Lines in the data below that contain the word "center" are to be copied.

## GIVEN RECORDS
╭──

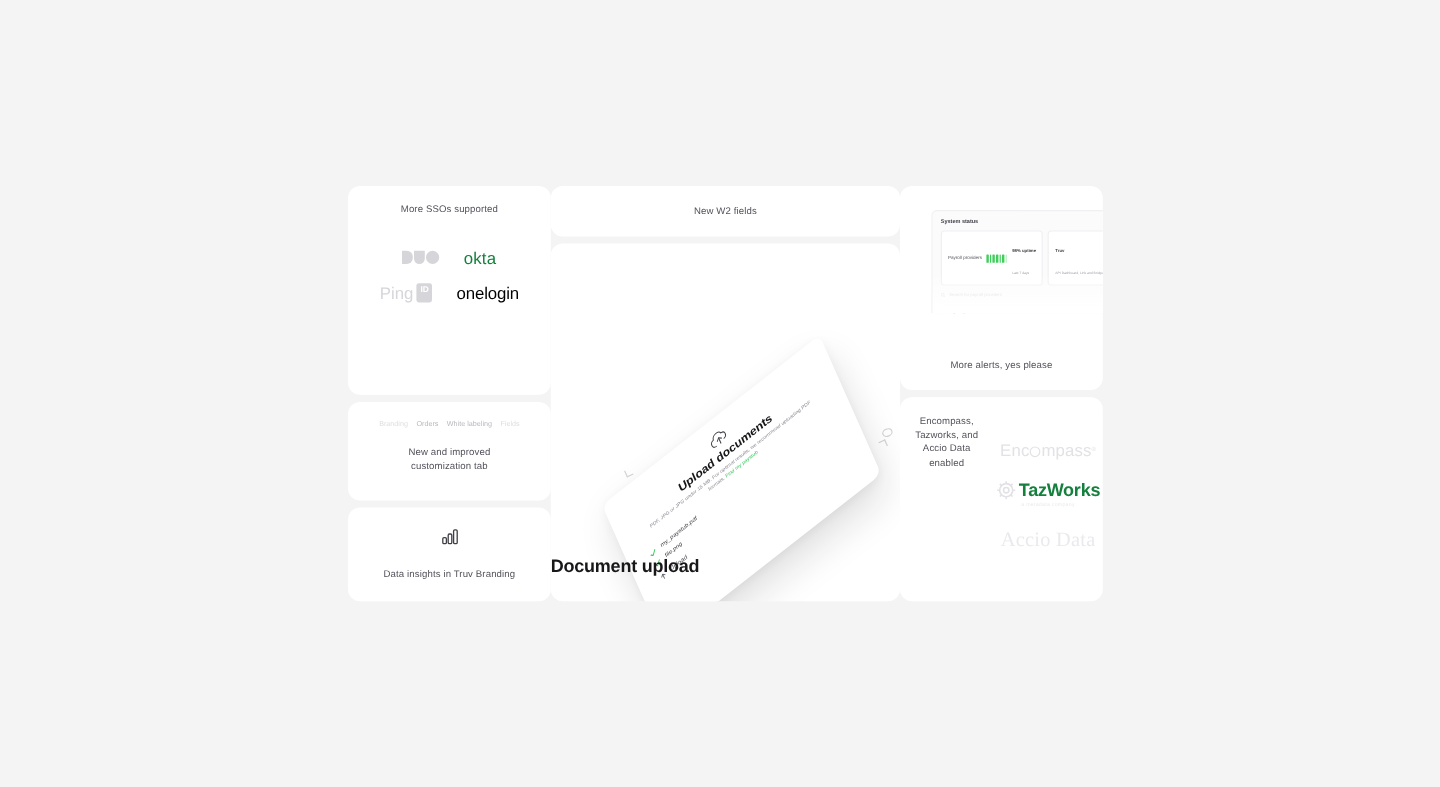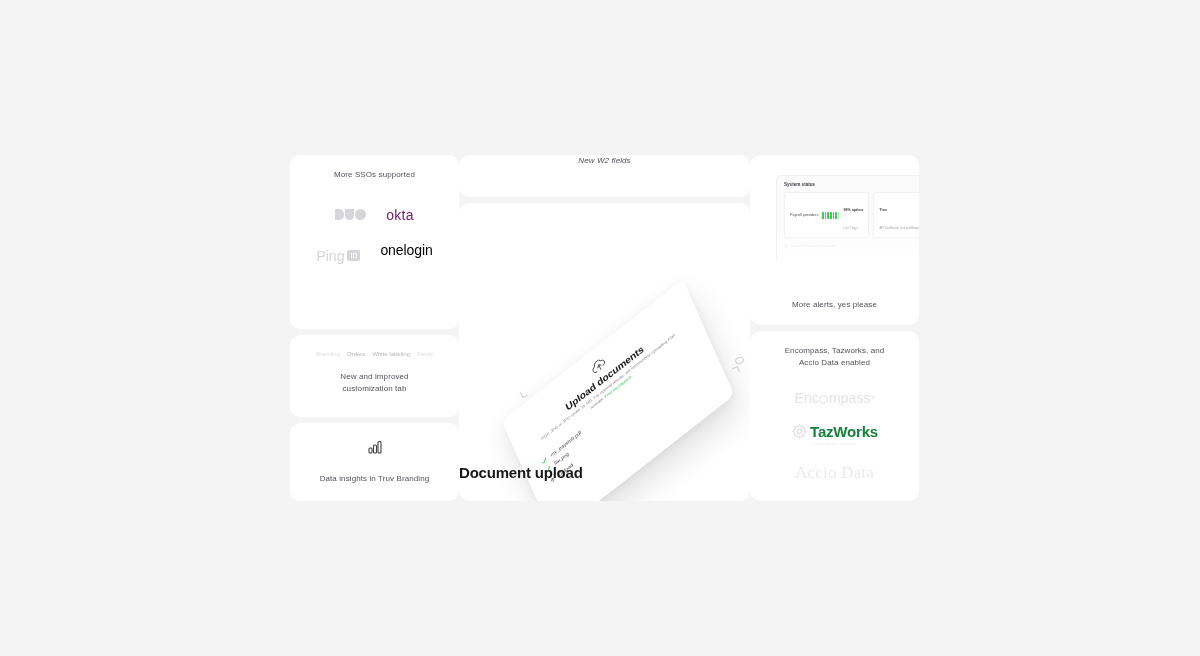--- a/index.html
+++ b/index.html
@@ -168,8 +168,8 @@
   .w2-card {
     height: 42px;
     display: flex;
+    align-items: center;
     justify-content: center;
-    font-style: italic;
   }
 
   

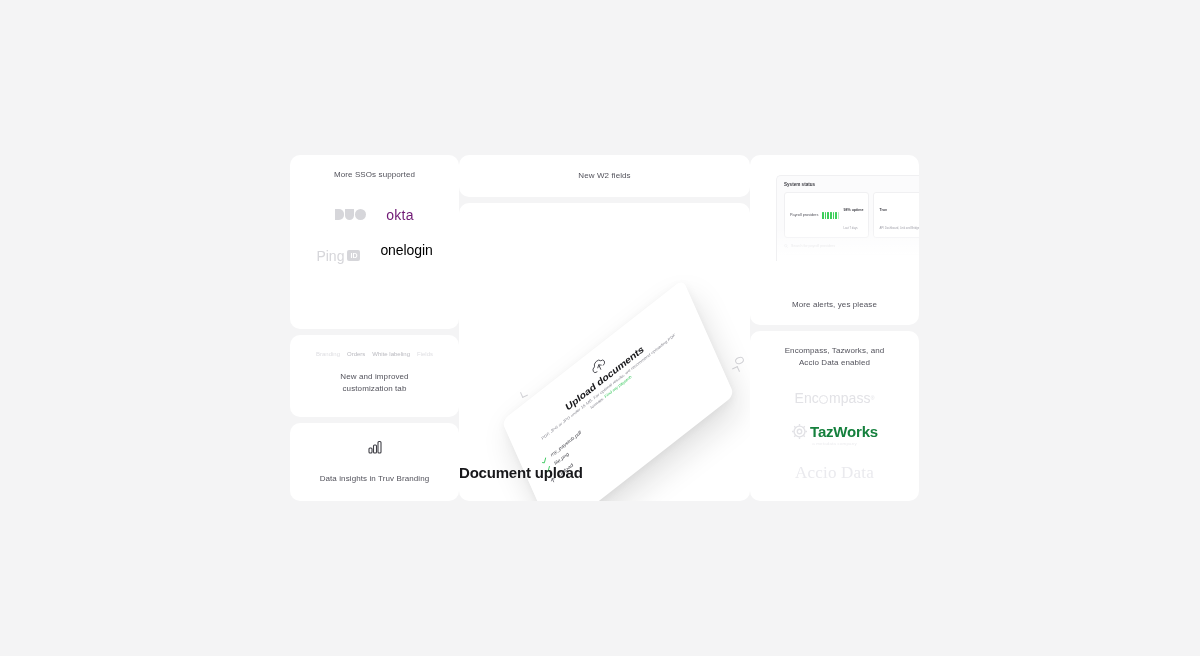--- a/index.html
+++ b/index.html
@@ -104,7 +104,7 @@
   }
   .logo-okta {
     font-size: 14px;
-    color: #701a75;
+    color: #15803d;
     letter-spacing: .2px;
   }
   .logo-ping {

╰──

## TASK ANSWER
+    align-items: center;
     justify-content: center;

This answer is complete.